▶
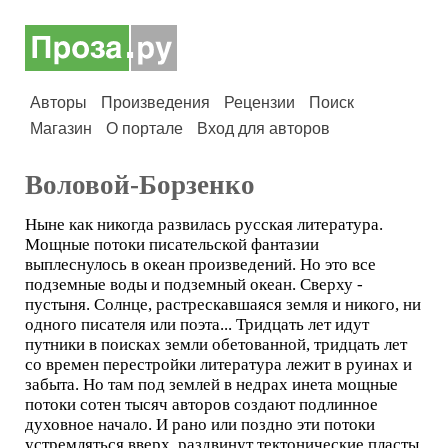
Авторы
Произведения
Рецензии
Поиск
Магазин
О портале
Вход для авторов
Воловой-Борзенко
Ныне как никогда развилась русская литература.
Мощные потоки писательской фантазии
выплеснулось в океан произведений. Но это все
подземные воды и подземный океан. Сверху -
пустыня. Солнце, растрескавшаяся земля и никого, ни
одного писателя или поэта... Тридцать лет идут
путники в поисках земли обетованной, тридцать лет
со времен перестройки литература лежит в руинах и
забыта. Но там под землей в недрах инета мощные
потоки сотен тысяч авторов создают подлинное
духовное начало. И рано или поздно эти потоки
устремляться вверх, раздвинут тектонические пласты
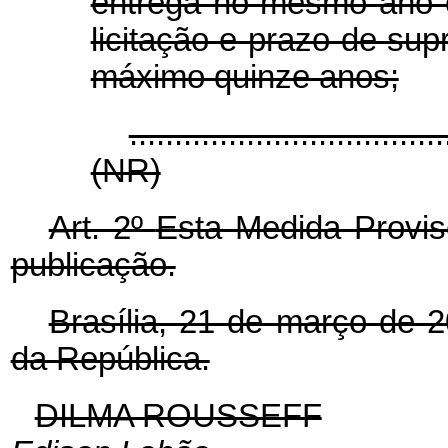
entrega no mesmo ano 
licitação e prazo de su
máximo quinze anos;
...................................
(NR)
Art. 2º
Esta Medida Provis
publicação.
Brasília, 21 de março de 
da República.
DILMA ROUSSEFF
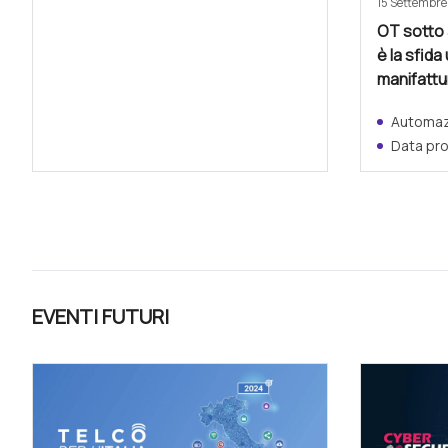
15 Settembr
OT sotto 
è la sfida
manifattur
Automazi
Data pr
EVENTI FUTURI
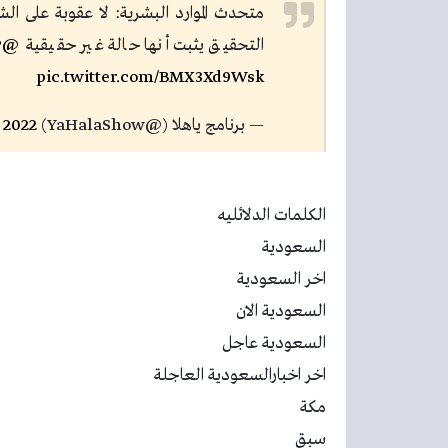
متحدث الموارد البشرية: لا عقوبة على 
التحقيق يثبت أنها حالة غير حقيقية
@HRSD_SP
pic.twitter.com/BMX3Xd9Wsk
— برنامج ياهلا (@YaHalaShow)
 2022
الكلمات الدلائليه
السعودية
اخر السعودية
السعودية الان
السعودية عاجل
اخر اخبارالسعودية العاجلة
مكة
سبق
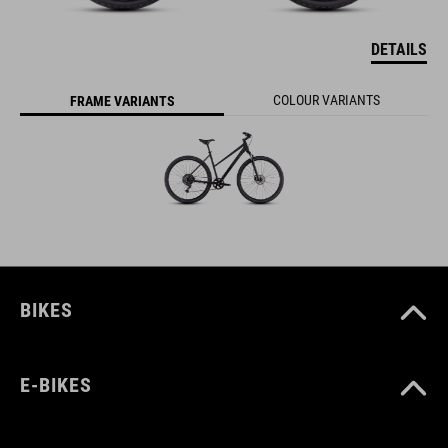
DETAILS
COLOUR VARIANTS
FRAME VARIANTS
BIKES
E-BIKES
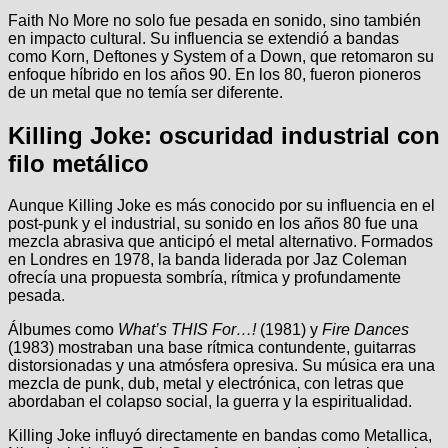
Faith No More no solo fue pesada en sonido, sino también
en impacto cultural. Su influencia se extendió a bandas
como Korn, Deftones y System of a Down, que retomaron su
enfoque híbrido en los años 90. En los 80, fueron pioneros
de un metal que no temía ser diferente.
Killing Joke: oscuridad industrial con
filo metálico
Aunque Killing Joke es más conocido por su influencia en el
post-punk y el industrial, su sonido en los años 80 fue una
mezcla abrasiva que anticipó el metal alternativo. Formados
en Londres en 1978, la banda liderada por Jaz Coleman
ofrecía una propuesta sombría, rítmica y profundamente
pesada.
Álbumes como
What’s THIS For…!
(1981) y
Fire Dances
(1983) mostraban una base rítmica contundente, guitarras
distorsionadas y una atmósfera opresiva. Su música era una
mezcla de punk, dub, metal y electrónica, con letras que
abordaban el colapso social, la guerra y la espiritualidad.
Killing Joke influyó directamente en bandas como Metallica,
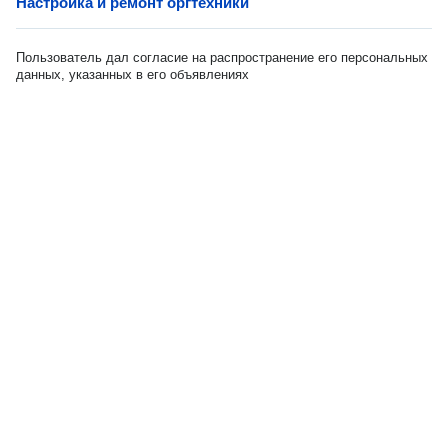
Настройка и ремонт оргтехники
Пользователь дал согласие на распространение его персональных
данных, указанных в его объявлениях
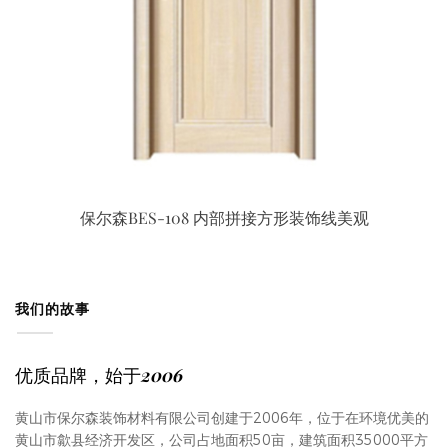
保尔森BES-108 内部拼接方形装饰线美观
我们的故事
优质品牌，始于2006
黄山市保尔森装饰材料有限公司创建于2006年，位于在环境优美的
黄山市歙县经济开发区，公司占地面积50亩，建筑面积35000平方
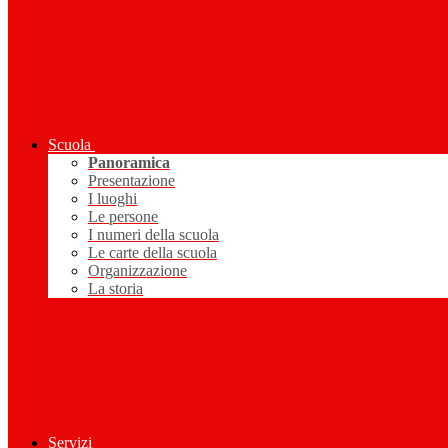
Scuola
Panoramica
Presentazione
I luoghi
Le persone
I numeri della scuola
Le carte della scuola
Organizzazione
La storia
Servizi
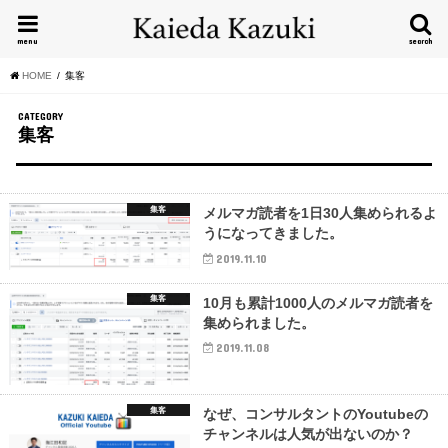
menu
search
HOME
集客
CATEGORY
集客
集客
メルマガ読者を1日30人集められるよ
うになってきました。
2019.11.10
集客
10月も累計1000人のメルマガ読者を
集められました。
2019.11.08
集客
なぜ、コンサルタントのYoutubeの
チャンネルは人気が出ないのか？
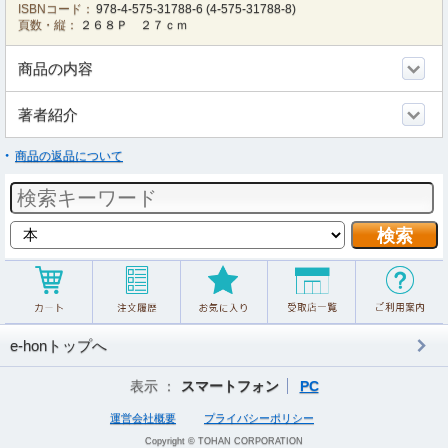
ISBNコード：
978-4-575-31788-6
(
4-575-31788-8
)
頁数・縦：
２６８Ｐ ２７ｃｍ
商品の内容
著者紹介
商品の返品について
e-honトップへ
表示 ：
スマートフォン
PC
運営会社概要
プライバシーポリシー
Copyright © TOHAN CORPORATION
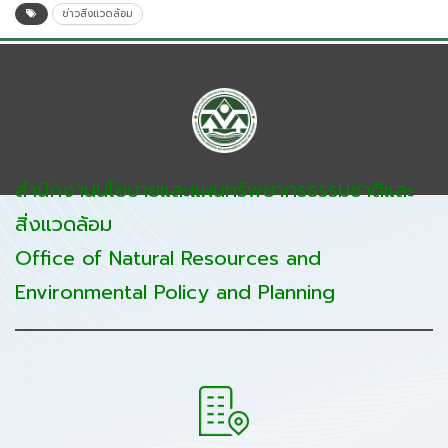
ข่าวสิ่งแวดล้อม
สำนักงานนโยบายและแผนทรัพยากรธรรมชาติและ
สิ่งแวดล้อม
Office of Natural Resources and
Environmental Policy and Planning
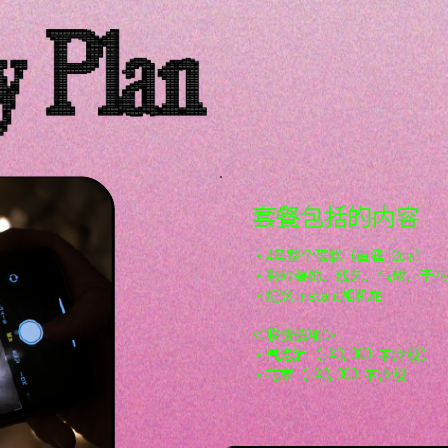
套餐包括的内容
・4号整个蛋糕（直径12cm）
・彩灯装饰、线艺、气球、干花
・纪念Instant相机拍
＜收费选项＞
・气泡酒（+¥3,000 不含税）
・花束（+¥3,000 不含税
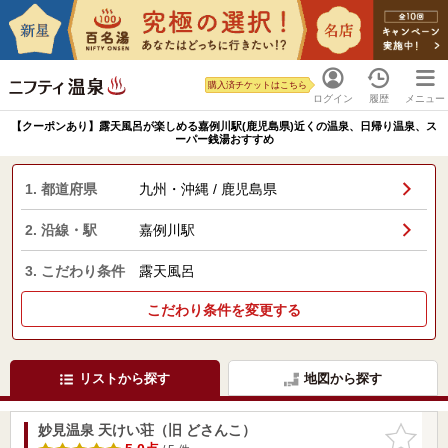
購入済チケットはこちら
ログイン
履歴
メニュー
【クーポンあり】露天風呂が楽しめる嘉例川駅(鹿児島県)近くの温泉、日帰り温泉、ス
ーパー銭湯おすすめ
1. 都道府県
九州・沖縄 / 鹿児島県
2. 沿線・駅
嘉例川駅
3. こだわり条件
露天風呂
こだわり条件を変更する
リストから探す
地図から探す
妙見温泉 天けい荘（旧 どさんこ）
お気に入
りに追加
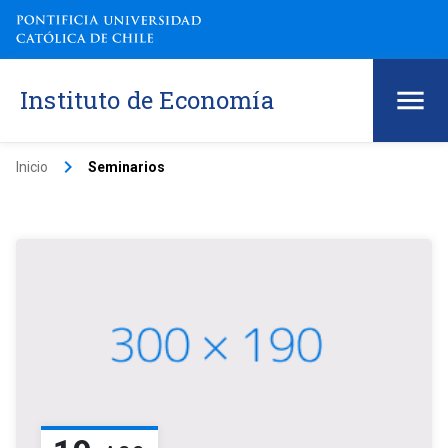
Instituto de Economía
keyboard_arrow_right
Inicio
Seminarios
◀
▶ _EXERCISE_: Please count the lines in the data above that contain the string "mezcla" and give only the number.

▶ _ANSWER TO THIS PROBLEM_: 2